RESULTS OF OPERATIONS

Comparison of the Year Ended December 31,2021 to the Year Ended December 31, 2020





Revenue and Gross Margin:



Vycor Medical recorded revenue of $1,273,602 from the sale of its products for the year ended December 31,2021, an increase of $234,040 (or 23%) over 2020. This reflected continued recovery in the US and certain international markets following the easing of COVID-19 related issues as well as positive results from Vycor's strategy to increase penetration described under "Strategy" above. Gross margin of 90% was recorded for the year ended December 31,2021 compared to 88% in 2020.

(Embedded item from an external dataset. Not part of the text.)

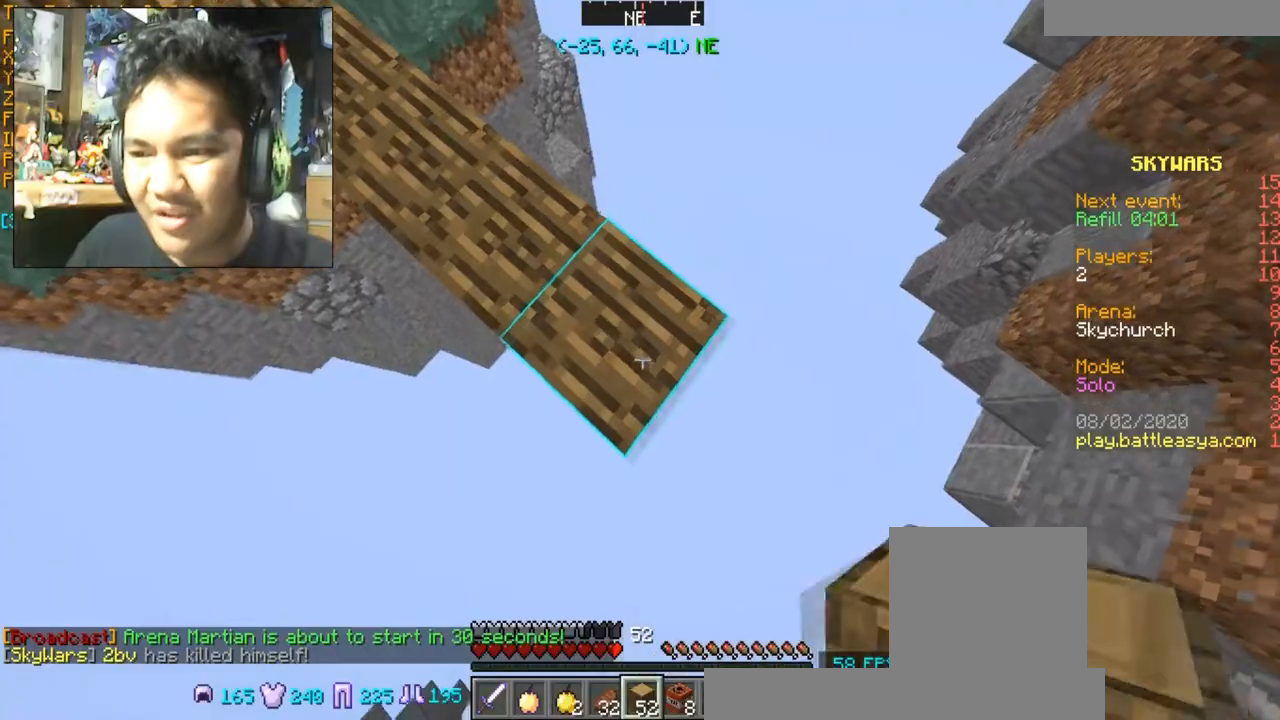
{"keys": [], "mouse": [], "events": [[233, "mouse_right", "down"], [400, "mouse_right", "up"], [467, "s", "up"], [500, "d", "up"]]}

NovaVision recorded revenues of $119,385 for the year ended December 31, 2021, an increase of $16,902 from 2020, and gross margin of 93%, compared to 94% for 2020.





Research & Development:



Research & Development expenses were $15,159 for the year ended December 31, 2021compared to $0 in 2020, reflecting early-stage product development for the Vycor division.

Selling, General and Administrative Expenses:

Selling, General and Administrative expenses decreased by $67,463 to $1,612,984 in 2020 from $1,680,447 in 2020. Included within Selling, General and Administrative Expenses are non-cash charges for share-based compensation as the result of amortizing employee and non-employee shares and options which have been issued by the Company over various periods. The charge for 2021 was $341,098, a decrease of $178,902 from $520,000 in 2020, following an amendment to the Fountainhead Consulting Agreement and the departure from the Board of Steven Girgenti and Lowell Rush. Also included within Selling, General and Administrative Expenses are Sales Commissions, which increased by $56,801 to $260,508 reflecting increased level of sales in the US.

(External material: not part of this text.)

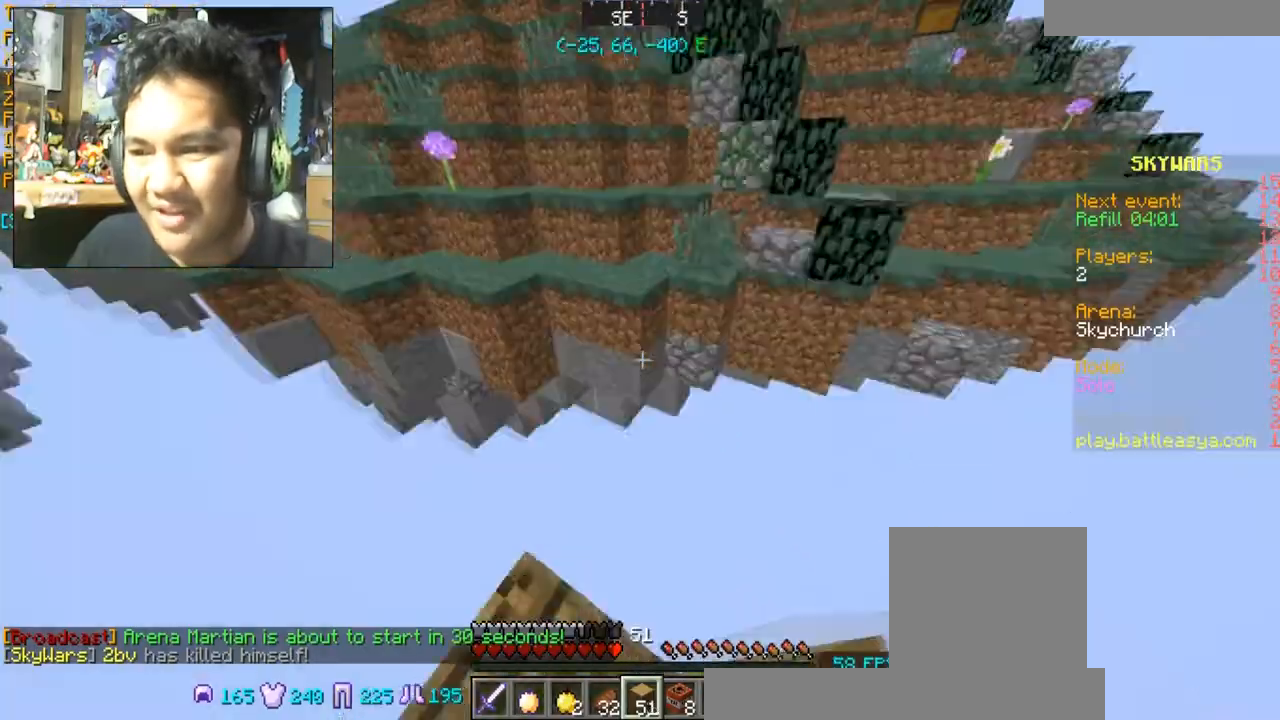
{"keys": ["a", "w"], "mouse": [], "events": [[167, "a", "down"], [234, "w", "down"]]}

The remaining Selling, General and Administrative expenses increased by $54,638 from $956,740 to $1,011,378. Patent costs increased by $61,396 due to Vycor division patent activity during the period and higher costs of NovaVision patents; software development and associated scientific and clinical costs related to additional development in NovaVision increased by $48,254; regulatory costs decreased by $11,407 due to the costs of international regulatory costs during the 2020 period and there was also a reduction in professional costs related to the closure of NovaVision Germany during 2020 of $19,558.

An analysis of the change in cash and non-cash G&A is shown in the table below:





                                                Cash G&A       Non-Cash G&A
Commissions                                        56,801                  -
Scientific, clinical and software development      48,254                  -
Legal, patent, audit/accounting                    46,137                  -
Other (travel/regulatory/premises)                  1,892
Board and financial                                     -           (178,902 )
Regulatory                                        (11,407 )                -
Payroll                                           (15,078 )                -
                Total change                      126,599           (178,902 )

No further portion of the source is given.